▸ **Job A**
How many lines in the records contain the string "right"? Matching is case-sensitive. Reply with the number only.

▸ **Text passage**
******************************

# Internet access in job trailer.



## robavit (Oct 18, 2011)

I am about to start a new job and will require Internet access in the job trailer. 
A new T1 line takes forever to get and is expensive. 
Wireless laptop card is too slow.
DSL to slow.

Does anyone have any other experience with setting up Internet access on a job site ( about a years duration.) ?
What are some other options? 
I am thinking satellite (probably too $) or fios?

Thanks


----------



## Builderbob 72 (Dec 15, 2010)

Park the job trailer close enough to a neighboring house so you can leach off their unsecured network...:whistling


----------



## The Coastal Craftsman (Jun 29, 2009)

Does the area have LTE? 

Also why would DSL not be fast enough? What exactly are you gonna be using it for. Unless your torrenting or streaming HD movies then you should be fine with DSL.


----------



## Randy Bush (Mar 7, 2011)

I use my AT&T wireless aircard and it work pretty good. sometimes when trying to stream it is maybe slow , but for most things is fine.


----------



## rock16 (Feb 25, 2010)

I have clearwire 4g wireless for on the road. I cant imagine why you would need faster for a job shack.


----------



## griz (Nov 26, 2009)

I don't have much business replying here...:whistling

Since they did away with tubes I don't understand much of this new fangled technology...:no:

But I have seen guys hook their cell phone to the laptop & do what ever they need to get done.:thumbup:


----------



## Randy Bush (Mar 7, 2011)

griz said:


> I don't have much business replying here...:whistling
> 
> Since they did away with tubes I don't understand much of this new fangled technology...:no:
> 
> But I have seen guys hook their cell phone to the laptop & do what ever they need to get done.:thumbup:


Hey Griz I bet you still have one of them old mechanical adding machine too.:laughing:


----------



## griz (Nov 26, 2009)

Randy Bush said:


> Hey Griz I bet you still have one of them old mechanical adding machine too.:laughing:


Yup & a Abacus...:thumbup:

Fair amount of pencil & paper also...:whistling


----------



## WindowsonWash (Nov 1, 2011)

4G LTE wireless card is a lifesaver. If you are getting 4G, it is pretty darn quick.


----------



## jhammer7 (Nov 19, 2009)

What does the wireless card set you back per month? Are there any other drawbacks?

J


----------



## WindowsonWash (Nov 1, 2011)

About $50 for 5 gig if I am not mistaken.

No drawbacks and it is WiFi so multiple people can use it.


----------



## jhammer7 (Nov 19, 2009)

******************************

▸ **Records to use**
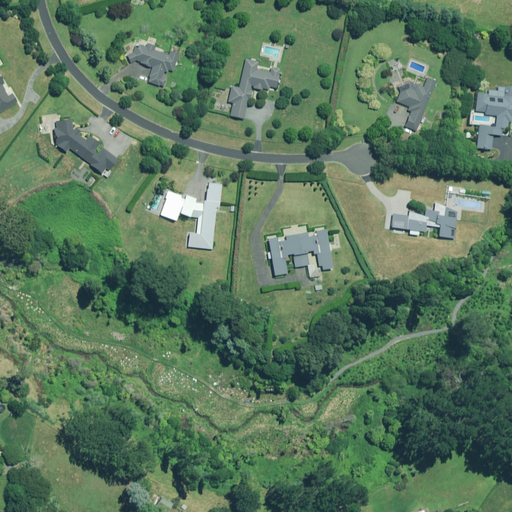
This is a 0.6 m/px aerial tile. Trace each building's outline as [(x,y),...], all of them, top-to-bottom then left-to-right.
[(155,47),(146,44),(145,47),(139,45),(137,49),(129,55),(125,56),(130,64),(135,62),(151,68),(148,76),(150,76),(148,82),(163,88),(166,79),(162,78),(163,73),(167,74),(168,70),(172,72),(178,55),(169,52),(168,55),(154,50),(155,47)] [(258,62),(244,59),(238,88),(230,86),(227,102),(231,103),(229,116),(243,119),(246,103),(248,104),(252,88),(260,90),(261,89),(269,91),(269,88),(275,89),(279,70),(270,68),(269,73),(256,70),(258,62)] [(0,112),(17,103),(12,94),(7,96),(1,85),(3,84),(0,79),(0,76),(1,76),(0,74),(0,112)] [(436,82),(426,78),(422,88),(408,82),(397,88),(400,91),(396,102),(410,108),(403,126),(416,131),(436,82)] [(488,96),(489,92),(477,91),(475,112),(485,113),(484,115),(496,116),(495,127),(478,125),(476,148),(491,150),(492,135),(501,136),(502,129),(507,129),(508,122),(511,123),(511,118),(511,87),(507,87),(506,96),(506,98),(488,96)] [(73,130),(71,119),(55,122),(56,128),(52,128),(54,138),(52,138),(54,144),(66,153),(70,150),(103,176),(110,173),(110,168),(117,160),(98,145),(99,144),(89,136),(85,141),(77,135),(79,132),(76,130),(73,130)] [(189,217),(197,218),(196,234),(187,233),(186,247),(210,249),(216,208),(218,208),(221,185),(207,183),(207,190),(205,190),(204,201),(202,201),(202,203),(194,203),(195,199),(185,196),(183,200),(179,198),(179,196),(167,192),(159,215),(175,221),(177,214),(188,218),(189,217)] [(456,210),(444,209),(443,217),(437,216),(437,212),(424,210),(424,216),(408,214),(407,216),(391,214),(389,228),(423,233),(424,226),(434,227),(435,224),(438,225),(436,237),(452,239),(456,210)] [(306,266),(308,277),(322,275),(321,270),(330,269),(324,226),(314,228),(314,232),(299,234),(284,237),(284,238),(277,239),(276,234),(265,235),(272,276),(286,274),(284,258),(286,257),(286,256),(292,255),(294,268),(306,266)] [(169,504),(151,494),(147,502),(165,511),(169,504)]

******************************

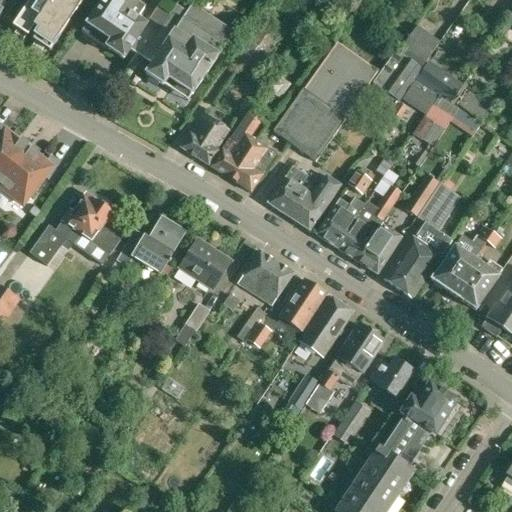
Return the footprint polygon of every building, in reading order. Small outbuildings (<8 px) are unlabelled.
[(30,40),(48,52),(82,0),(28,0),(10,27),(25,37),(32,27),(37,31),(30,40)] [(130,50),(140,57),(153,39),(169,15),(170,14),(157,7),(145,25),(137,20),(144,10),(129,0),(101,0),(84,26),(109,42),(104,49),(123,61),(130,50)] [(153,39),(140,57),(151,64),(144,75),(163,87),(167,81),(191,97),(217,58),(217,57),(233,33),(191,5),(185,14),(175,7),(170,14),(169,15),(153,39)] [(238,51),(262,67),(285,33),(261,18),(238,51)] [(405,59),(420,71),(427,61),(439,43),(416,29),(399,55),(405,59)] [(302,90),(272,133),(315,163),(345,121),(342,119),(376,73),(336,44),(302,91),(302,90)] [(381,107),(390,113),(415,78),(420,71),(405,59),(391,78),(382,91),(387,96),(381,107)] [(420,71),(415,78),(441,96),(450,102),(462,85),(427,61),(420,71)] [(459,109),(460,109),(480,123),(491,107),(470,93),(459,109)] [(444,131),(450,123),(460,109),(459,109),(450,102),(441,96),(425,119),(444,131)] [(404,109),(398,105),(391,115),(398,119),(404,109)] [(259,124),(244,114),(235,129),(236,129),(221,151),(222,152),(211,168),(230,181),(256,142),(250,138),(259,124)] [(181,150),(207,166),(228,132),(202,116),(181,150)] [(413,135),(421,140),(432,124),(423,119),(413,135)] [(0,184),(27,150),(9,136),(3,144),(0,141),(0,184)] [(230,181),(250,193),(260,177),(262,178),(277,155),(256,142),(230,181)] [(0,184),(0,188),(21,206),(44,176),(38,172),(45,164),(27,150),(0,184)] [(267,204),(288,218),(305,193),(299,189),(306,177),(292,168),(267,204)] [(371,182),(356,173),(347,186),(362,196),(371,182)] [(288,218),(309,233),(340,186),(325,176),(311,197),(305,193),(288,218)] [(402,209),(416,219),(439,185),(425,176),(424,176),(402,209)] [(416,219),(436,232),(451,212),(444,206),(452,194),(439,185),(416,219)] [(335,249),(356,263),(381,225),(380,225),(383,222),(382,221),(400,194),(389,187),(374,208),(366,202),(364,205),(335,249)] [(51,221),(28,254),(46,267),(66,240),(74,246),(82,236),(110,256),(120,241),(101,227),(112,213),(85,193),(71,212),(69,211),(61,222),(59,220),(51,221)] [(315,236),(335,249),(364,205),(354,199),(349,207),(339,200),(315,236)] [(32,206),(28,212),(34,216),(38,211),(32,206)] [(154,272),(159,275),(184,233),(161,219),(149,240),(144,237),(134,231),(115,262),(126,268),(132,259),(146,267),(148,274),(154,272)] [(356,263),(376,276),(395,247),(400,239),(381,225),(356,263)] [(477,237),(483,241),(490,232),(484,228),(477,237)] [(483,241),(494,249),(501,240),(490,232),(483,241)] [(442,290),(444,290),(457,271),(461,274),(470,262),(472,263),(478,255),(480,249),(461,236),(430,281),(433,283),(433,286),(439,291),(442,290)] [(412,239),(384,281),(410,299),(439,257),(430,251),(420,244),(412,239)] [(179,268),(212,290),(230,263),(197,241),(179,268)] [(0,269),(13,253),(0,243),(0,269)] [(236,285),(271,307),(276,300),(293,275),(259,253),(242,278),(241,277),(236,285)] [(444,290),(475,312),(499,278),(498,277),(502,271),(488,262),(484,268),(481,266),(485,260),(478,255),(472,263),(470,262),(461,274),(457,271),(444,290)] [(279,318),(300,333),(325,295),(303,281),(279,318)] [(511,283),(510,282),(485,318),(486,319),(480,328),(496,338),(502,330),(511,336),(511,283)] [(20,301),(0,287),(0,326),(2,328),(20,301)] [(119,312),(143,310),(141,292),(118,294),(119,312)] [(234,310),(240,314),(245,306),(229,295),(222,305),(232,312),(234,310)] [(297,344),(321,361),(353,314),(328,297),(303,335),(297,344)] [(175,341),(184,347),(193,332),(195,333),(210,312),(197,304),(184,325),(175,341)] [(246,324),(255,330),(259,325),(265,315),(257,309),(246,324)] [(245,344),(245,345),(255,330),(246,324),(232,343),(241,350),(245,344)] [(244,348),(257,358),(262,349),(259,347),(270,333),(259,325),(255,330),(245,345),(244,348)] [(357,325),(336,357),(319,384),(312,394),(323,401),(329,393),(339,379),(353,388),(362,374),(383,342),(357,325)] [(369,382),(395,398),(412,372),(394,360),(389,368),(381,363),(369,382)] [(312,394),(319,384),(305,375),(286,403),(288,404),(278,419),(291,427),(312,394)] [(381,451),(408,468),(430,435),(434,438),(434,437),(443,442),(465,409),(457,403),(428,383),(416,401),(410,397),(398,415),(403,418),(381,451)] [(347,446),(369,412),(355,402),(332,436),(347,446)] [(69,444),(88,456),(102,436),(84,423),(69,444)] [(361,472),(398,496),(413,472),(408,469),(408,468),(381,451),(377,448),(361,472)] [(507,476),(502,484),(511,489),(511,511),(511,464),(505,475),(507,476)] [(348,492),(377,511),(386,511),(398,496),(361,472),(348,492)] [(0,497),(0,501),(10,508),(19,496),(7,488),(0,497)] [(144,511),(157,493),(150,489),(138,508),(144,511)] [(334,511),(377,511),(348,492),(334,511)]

******************************

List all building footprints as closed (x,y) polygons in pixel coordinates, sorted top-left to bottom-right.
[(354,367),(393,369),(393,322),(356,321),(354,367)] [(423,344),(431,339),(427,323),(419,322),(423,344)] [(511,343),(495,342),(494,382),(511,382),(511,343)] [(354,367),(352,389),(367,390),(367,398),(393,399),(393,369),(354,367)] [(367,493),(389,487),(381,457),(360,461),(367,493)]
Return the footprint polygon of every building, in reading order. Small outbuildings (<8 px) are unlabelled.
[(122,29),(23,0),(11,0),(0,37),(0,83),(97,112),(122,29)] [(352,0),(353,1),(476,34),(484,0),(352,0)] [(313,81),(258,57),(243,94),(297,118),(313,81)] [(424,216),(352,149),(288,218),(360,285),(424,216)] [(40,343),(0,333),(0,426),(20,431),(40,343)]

******************************

▸ **Job B**
Continue the forum thread about getting internet access in a job trailer from the point where it stops.

▸ **Exercise result A**
2

▸ **Exercise result B**
We're 3G and cannot access with Verizon and no news on when we might get 4G, I don't think I want to pay for data plan on phone and aircard so I might get a "Not so smart" phone and opt for the air card.

J


----------



## Inner10 (Mar 12, 2009)

If DSL is too slow and T1 is too expensive I'd say you are screwed because cellular won't touch DSL.


----------



## Randy Bush (Mar 7, 2011)

jhammer7 said:


> What does the wireless card set you back per month? Are there any other drawbacks?
> 
> J


I have a Att air card for 60 a month and because I had it with Altel before the buy out I have unlimited data:thumbsup: If I ever change plans then it will cost me more.


----------



## MP CONST (Dec 5, 2011)

We always used sprint wireless cards and they had plenty of speed. Never an issue even watching videos. I currently run everything through my Blackberry as im paying for data anyway, why pay twice. It works just fine, wont be watching any movies anytime soon, but getting my work done it can handle.


----------



## GregS (Oct 1, 2006)

Just what the hell are you doing that all of these options are too slow?

We usually set up the trailers with DSL or cable.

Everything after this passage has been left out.